[Records to process Boundary: Start]

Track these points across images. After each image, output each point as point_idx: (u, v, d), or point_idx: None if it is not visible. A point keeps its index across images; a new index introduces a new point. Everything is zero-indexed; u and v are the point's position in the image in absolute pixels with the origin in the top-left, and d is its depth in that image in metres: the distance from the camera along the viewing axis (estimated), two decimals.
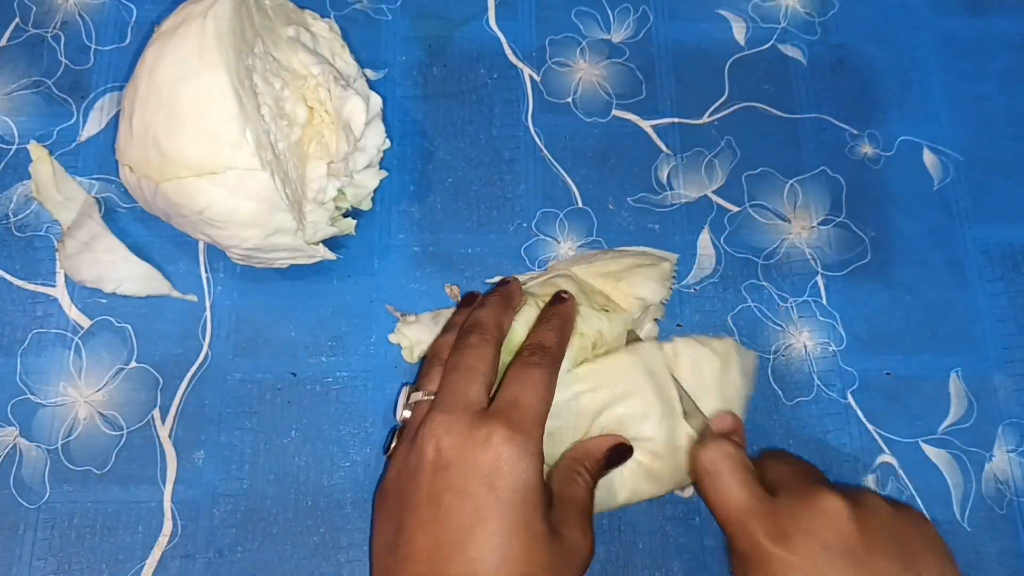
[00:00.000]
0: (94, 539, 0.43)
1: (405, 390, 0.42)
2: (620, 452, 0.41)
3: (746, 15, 0.55)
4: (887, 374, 0.47)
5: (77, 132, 0.50)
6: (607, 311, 0.44)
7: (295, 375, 0.46)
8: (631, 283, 0.45)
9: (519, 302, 0.43)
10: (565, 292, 0.43)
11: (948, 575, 0.36)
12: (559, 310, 0.42)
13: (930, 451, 0.46)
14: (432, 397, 0.39)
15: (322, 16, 0.50)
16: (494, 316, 0.41)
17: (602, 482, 0.41)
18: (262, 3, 0.45)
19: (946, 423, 0.46)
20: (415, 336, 0.46)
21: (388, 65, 0.53)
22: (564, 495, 0.39)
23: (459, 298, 0.47)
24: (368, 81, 0.50)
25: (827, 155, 0.51)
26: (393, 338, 0.46)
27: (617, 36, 0.54)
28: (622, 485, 0.41)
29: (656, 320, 0.47)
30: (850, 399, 0.47)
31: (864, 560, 0.35)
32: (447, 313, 0.46)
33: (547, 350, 0.40)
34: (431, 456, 0.36)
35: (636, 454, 0.41)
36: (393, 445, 0.41)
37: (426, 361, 0.43)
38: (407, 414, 0.40)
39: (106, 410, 0.45)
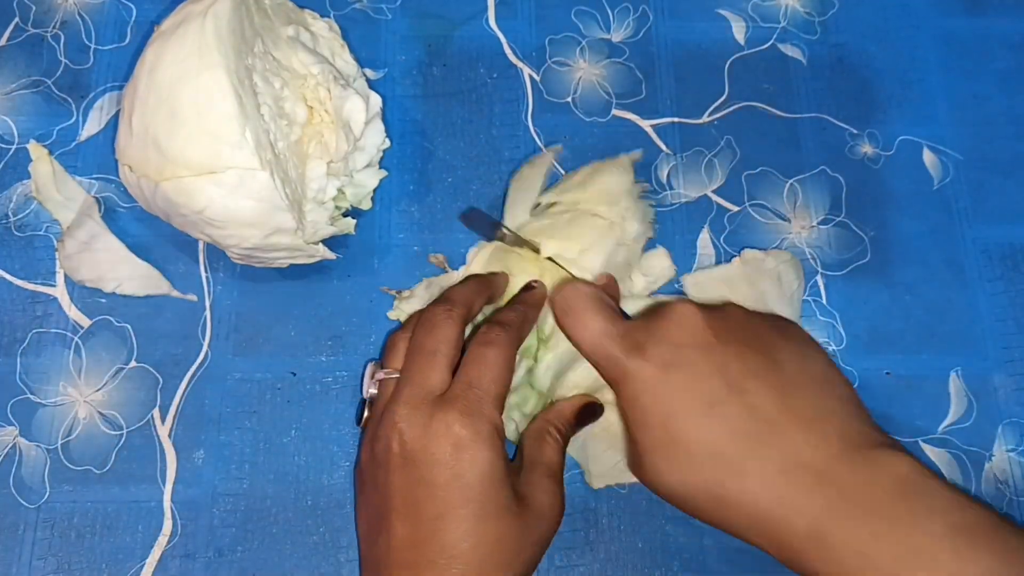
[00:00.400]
0: (94, 539, 0.43)
1: (370, 366, 0.42)
2: (591, 410, 0.43)
3: (746, 15, 0.55)
4: (887, 374, 0.47)
5: (77, 132, 0.50)
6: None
7: (295, 375, 0.46)
8: (596, 184, 0.47)
9: (499, 295, 0.44)
10: (536, 281, 0.44)
11: (809, 356, 0.37)
12: (526, 296, 0.43)
13: (930, 451, 0.46)
14: (397, 375, 0.40)
15: (322, 15, 0.50)
16: (466, 294, 0.42)
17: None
18: (262, 3, 0.45)
19: (946, 423, 0.46)
20: (412, 310, 0.46)
21: (388, 65, 0.53)
22: (535, 458, 0.40)
23: (445, 266, 0.48)
24: (368, 80, 0.50)
25: (827, 155, 0.51)
26: (392, 314, 0.47)
27: (617, 36, 0.54)
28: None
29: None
30: None
31: (717, 348, 0.37)
32: (439, 281, 0.47)
33: (506, 327, 0.40)
34: (396, 449, 0.37)
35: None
36: (365, 416, 0.42)
37: (392, 335, 0.43)
38: (374, 391, 0.41)
39: (106, 410, 0.45)
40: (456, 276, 0.47)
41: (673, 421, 0.36)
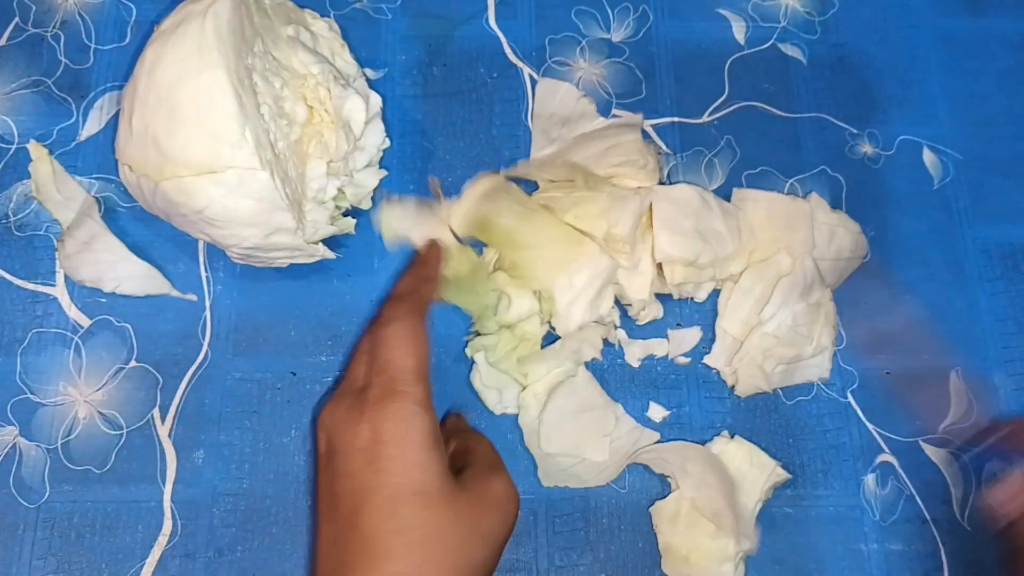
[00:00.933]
0: (94, 539, 0.43)
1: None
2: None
3: (746, 14, 0.55)
4: (887, 373, 0.47)
5: (77, 131, 0.50)
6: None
7: (295, 374, 0.46)
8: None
9: (437, 267, 0.43)
10: (430, 240, 0.44)
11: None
12: (420, 256, 0.43)
13: (930, 450, 0.46)
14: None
15: (322, 15, 0.50)
16: (409, 284, 0.41)
17: None
18: (262, 2, 0.45)
19: (946, 423, 0.46)
20: (393, 219, 0.47)
21: (388, 64, 0.53)
22: (462, 459, 0.38)
23: (439, 191, 0.48)
24: (368, 80, 0.50)
25: (827, 154, 0.51)
26: (375, 218, 0.48)
27: (617, 35, 0.54)
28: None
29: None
30: (850, 398, 0.47)
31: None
32: (430, 204, 0.48)
33: (402, 298, 0.39)
34: (323, 448, 0.36)
35: None
36: None
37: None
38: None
39: (106, 409, 0.45)
40: (447, 204, 0.48)
41: None
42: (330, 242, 0.46)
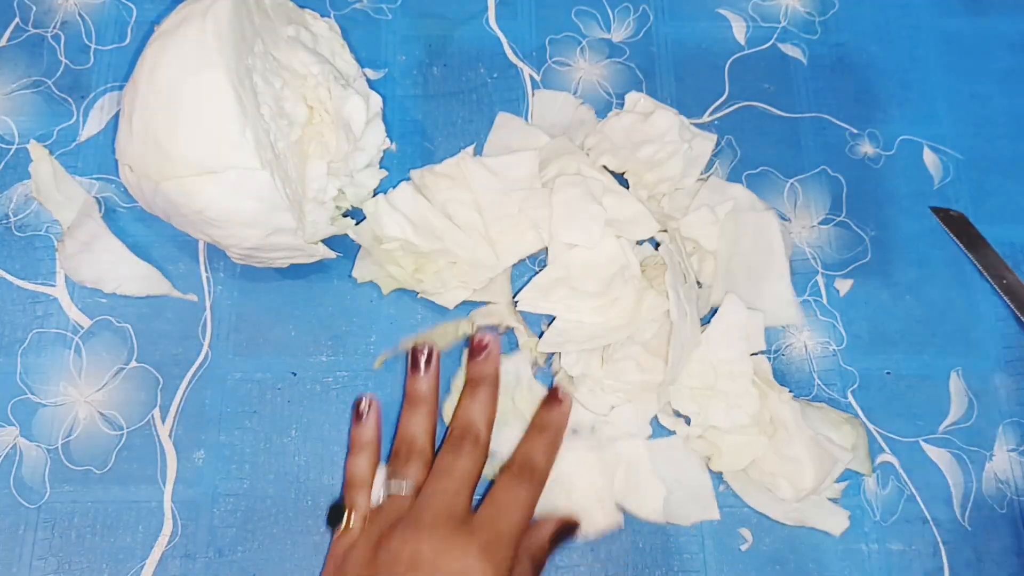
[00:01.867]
0: (94, 539, 0.43)
1: (382, 470, 0.42)
2: (568, 531, 0.43)
3: (746, 14, 0.55)
4: (887, 373, 0.47)
5: (77, 132, 0.50)
6: None
7: (295, 375, 0.46)
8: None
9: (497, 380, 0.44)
10: (563, 392, 0.44)
11: None
12: (554, 419, 0.43)
13: (931, 450, 0.46)
14: (411, 490, 0.40)
15: (322, 15, 0.50)
16: (486, 416, 0.43)
17: None
18: (262, 3, 0.45)
19: (946, 422, 0.46)
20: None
21: (388, 65, 0.53)
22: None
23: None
24: (368, 81, 0.50)
25: (827, 154, 0.51)
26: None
27: (617, 35, 0.54)
28: None
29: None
30: (850, 398, 0.47)
31: None
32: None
33: (535, 471, 0.41)
34: (407, 557, 0.37)
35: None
36: (346, 523, 0.41)
37: (398, 442, 0.43)
38: (381, 495, 0.41)
39: (106, 410, 0.45)
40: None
41: None
42: (330, 242, 0.46)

[Records to process Boundary: End]

● **Task prompt**: Print the data exactly as written, dropping any images it holds.

● **Solution below**:
Track these points across images. After each image, output each point as point_idx: (u, v, d), or point_idx: None if it is not visible. A point keeps its index across images; a new index introduces a new point. Everything is zero-indexed; u and v are the point's position in the image in absolute pixels with the origin in the top-left, and d is its depth in that image in metres: the distance from the camera along the viewing axis (estimated), two decimals.
[00:00.000]
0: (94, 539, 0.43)
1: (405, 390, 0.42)
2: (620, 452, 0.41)
3: (746, 15, 0.55)
4: (887, 374, 0.47)
5: (77, 132, 0.50)
6: (607, 311, 0.44)
7: (295, 375, 0.46)
8: (631, 283, 0.45)
9: (519, 302, 0.43)
10: (565, 292, 0.43)
11: (948, 575, 0.36)
12: (559, 310, 0.42)
13: (930, 451, 0.46)
14: (432, 397, 0.39)
15: (322, 16, 0.50)
16: (494, 316, 0.41)
17: (602, 482, 0.41)
18: (262, 3, 0.45)
19: (946, 423, 0.46)
20: (415, 336, 0.46)
21: (388, 65, 0.53)
22: (564, 495, 0.39)
23: (459, 298, 0.47)
24: (368, 81, 0.50)
25: (827, 155, 0.51)
26: (393, 338, 0.46)
27: (617, 36, 0.54)
28: (622, 485, 0.41)
29: (656, 320, 0.47)
30: (850, 399, 0.47)
31: (864, 560, 0.35)
32: (447, 313, 0.46)
33: (547, 350, 0.40)
34: (431, 456, 0.36)
35: (636, 454, 0.41)
36: (393, 445, 0.41)
37: (426, 361, 0.43)
38: (407, 414, 0.40)
39: (106, 410, 0.45)
[00:00.400]
0: (94, 539, 0.43)
1: (370, 366, 0.42)
2: (591, 410, 0.43)
3: (746, 15, 0.55)
4: (887, 374, 0.47)
5: (77, 132, 0.50)
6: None
7: (295, 375, 0.46)
8: (596, 184, 0.47)
9: (499, 295, 0.44)
10: (536, 281, 0.44)
11: (809, 356, 0.37)
12: (526, 296, 0.43)
13: (930, 451, 0.46)
14: (397, 375, 0.40)
15: (322, 15, 0.50)
16: (466, 294, 0.42)
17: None
18: (262, 3, 0.45)
19: (946, 423, 0.46)
20: (412, 310, 0.46)
21: (388, 65, 0.53)
22: (535, 458, 0.40)
23: (445, 266, 0.48)
24: (368, 80, 0.50)
25: (827, 155, 0.51)
26: (392, 314, 0.47)
27: (617, 36, 0.54)
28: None
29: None
30: None
31: (717, 348, 0.37)
32: (439, 281, 0.47)
33: (506, 327, 0.40)
34: (396, 449, 0.37)
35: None
36: (365, 416, 0.42)
37: (392, 335, 0.43)
38: (374, 391, 0.41)
39: (106, 410, 0.45)
40: (456, 276, 0.47)
41: (673, 421, 0.36)
[00:00.933]
0: (94, 539, 0.43)
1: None
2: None
3: (746, 14, 0.55)
4: (887, 373, 0.47)
5: (77, 131, 0.50)
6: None
7: (295, 374, 0.46)
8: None
9: (437, 267, 0.43)
10: (430, 240, 0.44)
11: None
12: (420, 256, 0.43)
13: (930, 450, 0.46)
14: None
15: (322, 15, 0.50)
16: (409, 284, 0.41)
17: None
18: (262, 2, 0.45)
19: (946, 423, 0.46)
20: (393, 219, 0.47)
21: (388, 64, 0.53)
22: (462, 459, 0.38)
23: (439, 191, 0.48)
24: (368, 80, 0.50)
25: (827, 154, 0.51)
26: (375, 218, 0.48)
27: (617, 35, 0.54)
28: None
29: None
30: (850, 398, 0.47)
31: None
32: (430, 204, 0.48)
33: (402, 298, 0.39)
34: (323, 448, 0.36)
35: None
36: None
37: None
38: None
39: (106, 409, 0.45)
40: (447, 204, 0.48)
41: None
42: (330, 242, 0.46)
[00:01.867]
0: (94, 539, 0.43)
1: (382, 470, 0.42)
2: (568, 531, 0.43)
3: (746, 14, 0.55)
4: (887, 373, 0.47)
5: (77, 132, 0.50)
6: None
7: (295, 375, 0.46)
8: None
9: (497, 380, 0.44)
10: (563, 392, 0.44)
11: None
12: (554, 419, 0.43)
13: (931, 450, 0.46)
14: (411, 490, 0.40)
15: (322, 15, 0.50)
16: (486, 416, 0.43)
17: None
18: (262, 3, 0.45)
19: (946, 422, 0.46)
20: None
21: (388, 65, 0.53)
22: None
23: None
24: (368, 81, 0.50)
25: (827, 154, 0.51)
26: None
27: (617, 35, 0.54)
28: None
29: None
30: (850, 398, 0.47)
31: None
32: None
33: (535, 471, 0.41)
34: (407, 557, 0.37)
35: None
36: (346, 523, 0.41)
37: (398, 442, 0.43)
38: (381, 495, 0.41)
39: (106, 410, 0.45)
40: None
41: None
42: (330, 242, 0.46)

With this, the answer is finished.